El fervor popular estalla en dos o tres momentos específicos de la película de Juanjo Pereira, Bajo las banderas, el sol (2025), ganadora del Gran Premio del recientemente finalizado BAFICI. En uno de esos pasajes, acaso el más pregnante, la gente arranca de las paredes de las calles, de los muros de las oficinas, de cualquier superficie pública, el rostro orgulloso de un hábil tirano que gobernó Paraguay durante 35 años. Su semblante, aún allí, en esas pancartas gastadas y corroídas, ya no es el mismo que cuando tomó el poder de facto el 15 de agosto de 1954, al frente del Partido Colorado. Es el palimpsesto material el que contamina su expresión, y es la memoria colectiva, ya cultivada, ya enrabiada, ya politizada, la que se convierte en cuerpo y manifestación para impurificar un legado corrompido desde siempre.
La memoria no se constituye como un hecho innato, intrínseco, esencial. La memoria se construye como todo acto político. Digámoslo con redundancia: hay películas que nos recuerdan que recordar es importante. Pero lo hacen asumiendo que, en definitiva, no existe linealidad absoluta posible entre los hechos que tuvieron lugar en la realidad y la proyección poética, político-estética, que se materializa en la pantalla. La memoria no existe sino en tanto materialidad: todo objeto cultural al que asignamos el concepto de memoria es, en verdad, aquello que conocemos como memoria. La memoria no es otra cosa que su representación en cualquier tipo de manifestación expresiva: la literatura, la música, el cine. La memoria es cuerpo, forma, materia vibrante.

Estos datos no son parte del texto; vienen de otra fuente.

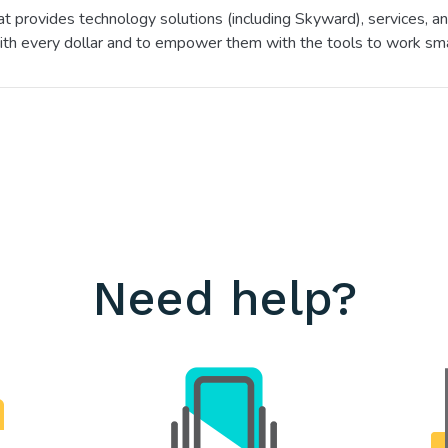
hat provides technology solutions (including Skyward), services,
ith every dollar and to empower them with the tools to work sma
Need help?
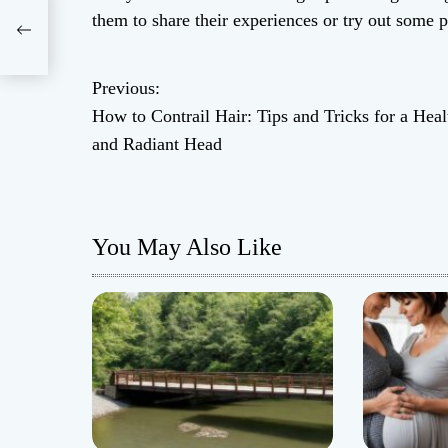
d
them to share their experiences or try out some p
ant
Previous:
P
How to Contrail Hair: Tips and Tricks for a Heal
o
and Radiant Head
s
t
You May Also Like
n
a
v
i
g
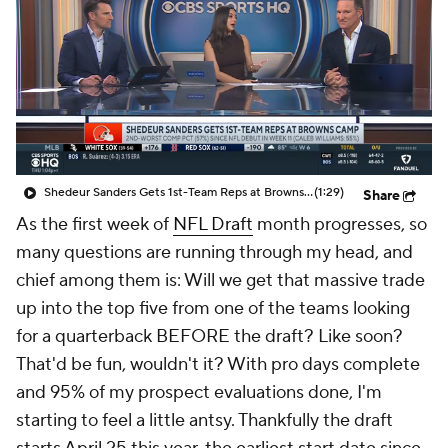
Shedeur Sanders Gets 1st-Team Reps at Browns Camp
(1:29)
Share
As the first week of
NFL Draft
month progresses, so
many questions are running through my head, and
chief among them is: Will we get that massive trade
up into the top five from one of the teams looking
for a quarterback BEFORE the draft? Like soon?
That'd be fun, wouldn't it? With pro days complete
and 95% of my prospect evaluations done, I'm
starting to feel a little antsy. Thankfully the draft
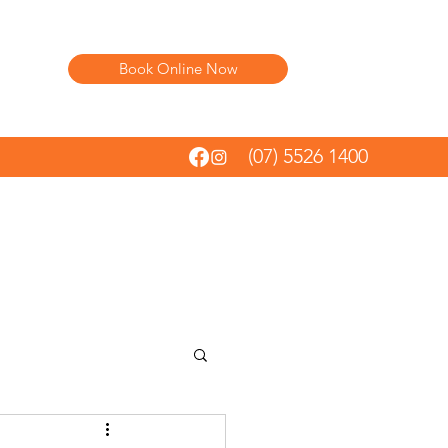
Book Online Now
(07) 5526 1400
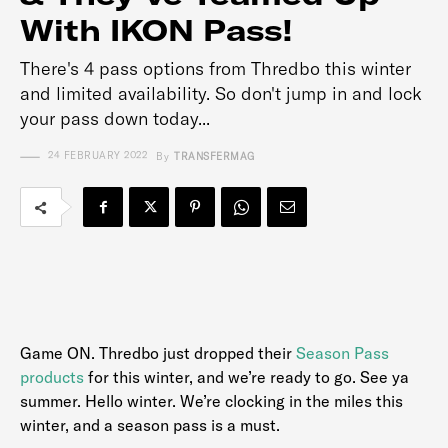
With IKON Pass!
There's 4 pass options from Thredbo this winter
and limited availability. So don't jump in and lock
your pass down today...
24 FEBRUARY 2022
By
TRANSFERMAG
Game ON. Thredbo just dropped their
Season Pass
products
for this winter, and we’re ready to go. See ya
summer. Hello winter. We’re clocking in the miles this
winter, and a season pass is a must.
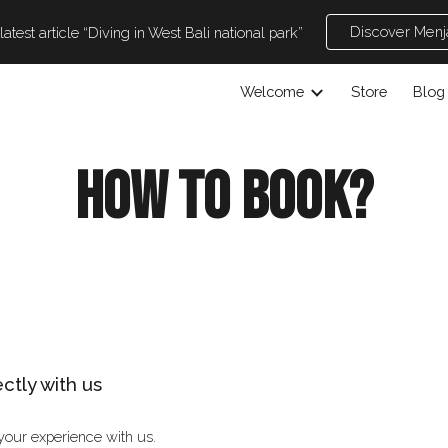
Discover Men
atest article “Diving in West Bali national park”
ip to main content
Skip to navigat
Welcome
Store
Blog
How to book?
ectly with us
your experience with us.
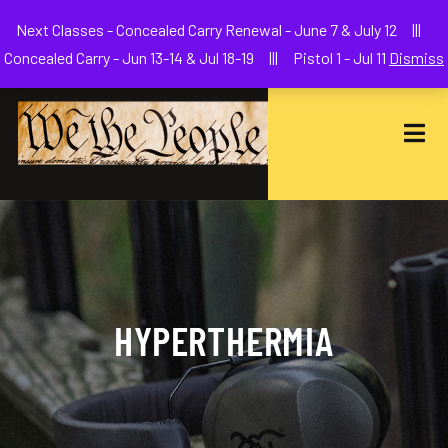
Welcome to We The People Firearms Training Academy
Next Classes - Concealed Carry Renewal - June 7 & July 12 |||
joe@wethepeoplefa.com
(630) 538-2680
Concealed Carry - Jun 13-14 & Jul 18-19 ||| Pistol 1 - Jul 11
Dismiss
HYPERTHERMIA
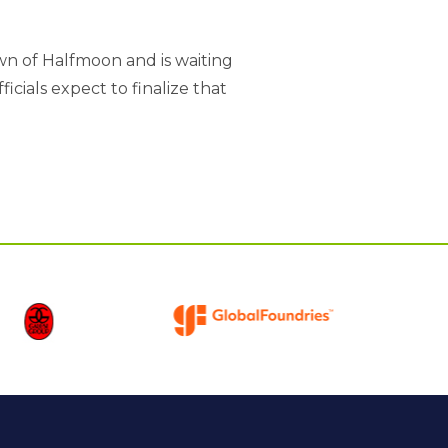
wn of Halfmoon and is waiting
cials expect to finalize that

En este sentido, podemos decir que la película de Pereira no se limita a montar una serie de numerosos archivos con la unívoca intención de limitarse a mostrar (y narrar) “lo verificable según la historia”. No da la espalda a la realidad: se sumerge en sus densas turbulencias, en sus opacidades, recoge la denuncia de un pueblo y construye un relato que no tergiversa: empodera. Nos recuerda que la memoria es construcción.
Esa mano enfervorizada que desgaja uno de los carteles con la cara de Alfredo Stroessner el 3 de febrero de 1989, podría ser la mano de ese niño que nos asalta con su mirada en una secuencia anterior de la película. Es un acto de gobierno y la multitud baña la imagen. Una glorificación popular, acaso impostada, que aturde. Juanjo Pereira ensaya un zoom-in: la manipulación del material de archivo, la pulsión performativa, el archivo que no es puro ni neutral, como la memoria. La mirada nublada de ese chico que se corre, se desmarca, apenas unos centímetros, de esa fila de gente en la que sostiene la mano de su padre. Tiempo después, soltó esa mano para ir a despedazar carteles con la cara de Stroessner, y luego viajó a gritarle “¡fuera dictador!” a su mansión, y más tarde estuvo presente cuando, en octubre de 1991, la famosa estatua del represor fue derribada, y acaso hoy en día, en 2025, todavía se acerca a la Plaza de los Desaparecidos en Asunción, a contemplar la reconversión artística de aquél viejo monumento (con el rostro del genocida asomando, magullado y aplastado, como en aquellos carteles) y recuerda, con la mirada cansada pero la memoria despierta, que en su patria aún no hubo enjuiciamiento a los responsables del terror perpetrado por la dictadura.